While the exact financial losses from these scams are not specified, government data from Scamwatch indicates that investment scams are still the leading cause of financial losses for Australians. In 2024 alone, there had already been 3,456 reports of investment scams which resulted in over $78 million in losses.
Top scams by loss and number of reports for Australia (Source: Scamwatch)
The ACCC’s investigation initially identified 600 ads but is now focused on 234. However, it is still likely that more celebrity scams will be uncovered during the discovery process.
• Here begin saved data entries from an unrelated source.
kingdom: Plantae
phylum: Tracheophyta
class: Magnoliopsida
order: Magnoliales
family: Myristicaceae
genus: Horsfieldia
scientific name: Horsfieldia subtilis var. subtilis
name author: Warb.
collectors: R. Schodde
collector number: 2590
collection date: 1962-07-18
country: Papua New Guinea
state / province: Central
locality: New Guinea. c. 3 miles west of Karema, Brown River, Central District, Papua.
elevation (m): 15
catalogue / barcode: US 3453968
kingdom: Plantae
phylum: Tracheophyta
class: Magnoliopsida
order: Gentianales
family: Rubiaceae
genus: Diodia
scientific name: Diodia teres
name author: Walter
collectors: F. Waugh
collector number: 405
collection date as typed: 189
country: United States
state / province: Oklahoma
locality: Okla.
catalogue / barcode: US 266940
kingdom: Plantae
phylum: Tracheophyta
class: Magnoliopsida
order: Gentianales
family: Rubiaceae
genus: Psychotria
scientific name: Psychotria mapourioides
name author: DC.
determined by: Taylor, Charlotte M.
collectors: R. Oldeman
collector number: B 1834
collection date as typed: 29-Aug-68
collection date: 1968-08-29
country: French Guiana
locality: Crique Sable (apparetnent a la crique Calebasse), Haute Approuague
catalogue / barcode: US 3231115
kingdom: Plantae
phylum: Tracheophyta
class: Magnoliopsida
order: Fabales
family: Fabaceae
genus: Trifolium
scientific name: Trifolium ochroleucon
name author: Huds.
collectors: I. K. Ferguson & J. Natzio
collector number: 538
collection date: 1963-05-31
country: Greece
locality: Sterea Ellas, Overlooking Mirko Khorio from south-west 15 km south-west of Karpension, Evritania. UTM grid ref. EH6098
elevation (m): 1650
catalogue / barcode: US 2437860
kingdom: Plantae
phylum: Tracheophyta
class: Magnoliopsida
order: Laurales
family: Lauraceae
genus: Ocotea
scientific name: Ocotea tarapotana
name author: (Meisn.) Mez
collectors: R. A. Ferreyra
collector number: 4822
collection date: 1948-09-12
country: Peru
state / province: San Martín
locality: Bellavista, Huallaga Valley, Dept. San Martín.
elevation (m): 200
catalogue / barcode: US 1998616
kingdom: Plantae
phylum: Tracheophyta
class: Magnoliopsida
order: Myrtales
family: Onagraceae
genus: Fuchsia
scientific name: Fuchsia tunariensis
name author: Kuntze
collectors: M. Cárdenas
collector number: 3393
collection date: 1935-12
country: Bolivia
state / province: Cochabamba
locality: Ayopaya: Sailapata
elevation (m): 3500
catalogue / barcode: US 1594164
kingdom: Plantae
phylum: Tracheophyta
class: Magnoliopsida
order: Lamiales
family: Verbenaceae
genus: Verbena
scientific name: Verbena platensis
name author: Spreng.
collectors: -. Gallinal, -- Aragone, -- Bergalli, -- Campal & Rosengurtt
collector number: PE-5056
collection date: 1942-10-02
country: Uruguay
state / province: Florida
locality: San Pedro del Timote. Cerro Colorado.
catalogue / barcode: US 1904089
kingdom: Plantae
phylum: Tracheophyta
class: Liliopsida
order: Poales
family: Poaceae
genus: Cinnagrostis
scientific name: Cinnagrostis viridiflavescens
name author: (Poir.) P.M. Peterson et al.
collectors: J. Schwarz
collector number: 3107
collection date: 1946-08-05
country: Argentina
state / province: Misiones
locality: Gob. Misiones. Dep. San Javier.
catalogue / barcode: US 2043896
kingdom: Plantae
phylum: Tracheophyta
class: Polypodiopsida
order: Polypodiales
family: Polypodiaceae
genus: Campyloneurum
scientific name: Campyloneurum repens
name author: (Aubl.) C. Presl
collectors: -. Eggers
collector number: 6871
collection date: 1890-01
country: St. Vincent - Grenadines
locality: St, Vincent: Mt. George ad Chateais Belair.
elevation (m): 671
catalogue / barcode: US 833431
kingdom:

In July of 2022, Australian mining tycoon Andrew Forrest sued Meta over Facebook ads using deepfakes of his image to promote scam crypto schemes. Although the case was initially dismissed, a U.S. judge allowed it to continue in June 2024.
The ACCC argues that Meta has been aware that a large proportion of crypto ads on its platform involve misleading or deceptive practices since January of 2018. Despite Meta’s policies prohibiting these ads, the company is accused of failing to adequately prevent them from appearing.
Meta claims to invest in systems to combat scammers and remove fake accounts, but the ACCC holds firm that the company could have implemented technology to warn users about suspect ads. According to Statista, Meta took action on 691 million fake accounts in the fourth quarter of 2023, which was a decrease from the 827 million removed in the previous quarter and a huge drop from the 2.2 billion fake profiles that were removed in 2019.